4.3. Testing and Updating
Although the chatbot is powered by innovative computer technologies such as ML to provide humanlike communication to the user, various human user tests are necessary to find out any bugs in the chatbot and to evaluate its performance. This involves testing the chatbot with real users or simulated user input, and evaluating its performance based on accuracy and user satisfaction. The tests can be conducted by inviting different stakeholders to use the chatbot, including, people from the general public, patients and radiation staff, to test the chatbot for their respective databases. In the test, an evaluation template can be set up to measure different metrics regarding the user’s experience in using the chatbot. For example, the test can ask the evaluators to score their experience on a scale in a range of grades, based on the metrics of information quality, user experience and navigability, or the test can be designed following the recent international standards for measuring the “quality in use” of medical chatbots [34
]. The test can be carried out remotely through email invitation, or in person in a research meeting or conference, gathering a number of potential users such as radiation staff. To further evaluate and improve the chatbot, workshops for healthcare workers working with patients and families can be conducted to introduce the chatbot and ask them for feedback. These workshops are decent and essential in quality assurance to improve and fine-tune the chatbot.
When the educational chatbot is created and implemented, a continuous update of the contents and features are necessary. These include making adjustments to the conversational flow, adding new intents and entities or updating the training data. Although the chatbot has been validated before implementation, it may find it difficult to handle some edge cases which may not be covered by the training data, or the user may use an unexpected input. Moreover, some small errors which are missed in the validation process due to human variation may exist. These errors would be found occasionally by the users. Their feedbacks to the developer are important to further improve the chatbot. This process would take time but is worthwhile to continue in order to maintain the quality of the chatbot. Moreover, the content of the chatbot needs to be updated routinely to keep pace with new developments in radiotherapy, such as new cancer treatment techniques, new radiation safety policies or new statistical data in radiotherapy. The chatbot should be subject to continuous improvement, updated and modified frequently based on the feedback from the user, new features (e.g., new NLP algorithm) offered to the chatbot and new information in radiotherapy.
4.4. Chatbot Content Management
Building the content for the chatbot is a time-consuming process as the scope of information demanded by different groups of users can be extensive and under continuous update. Each item of information is subject to further breakdown of sub-items and so on. Since each item in the category is unique, the chatbot should provide information in a simple and comprehensive way as per different user classes.

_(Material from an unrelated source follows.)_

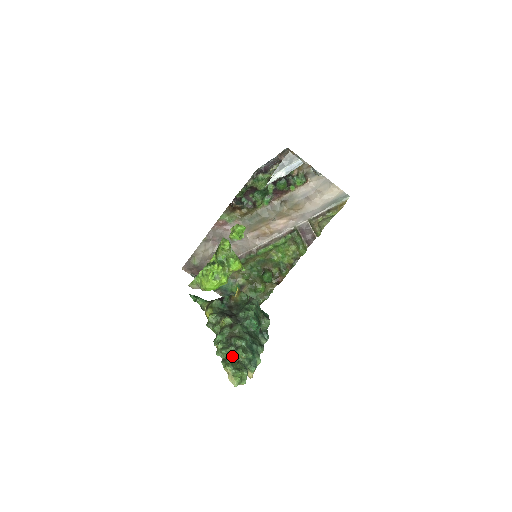
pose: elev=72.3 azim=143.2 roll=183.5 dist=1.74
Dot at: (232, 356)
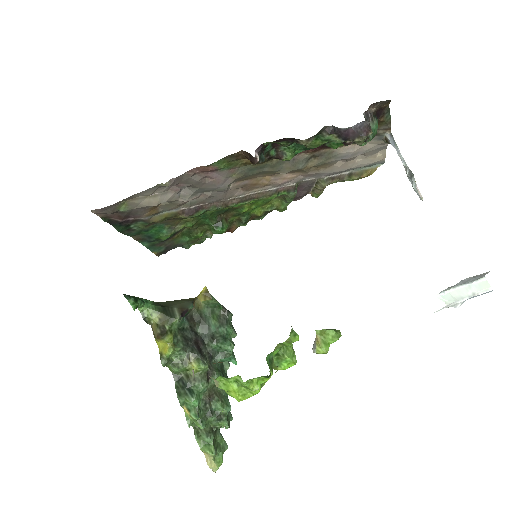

A careful selection and filtration of the content is necessary. For example, if the user asks for information about “Brain radiotherapy”, a simple explanation should be displayed with a further question following a customized chatbot conversation stream. In this case, the chatbot can further ask the user if he or she wanted to know more about different options of brain radiotherapy such as gamma knife, cyber knife or stereotactic radiosurgery offered by a medical linear accelerator. In addition, plain English should be used for patient and user from the general public while technical terms should be used if the user group is radiation staff.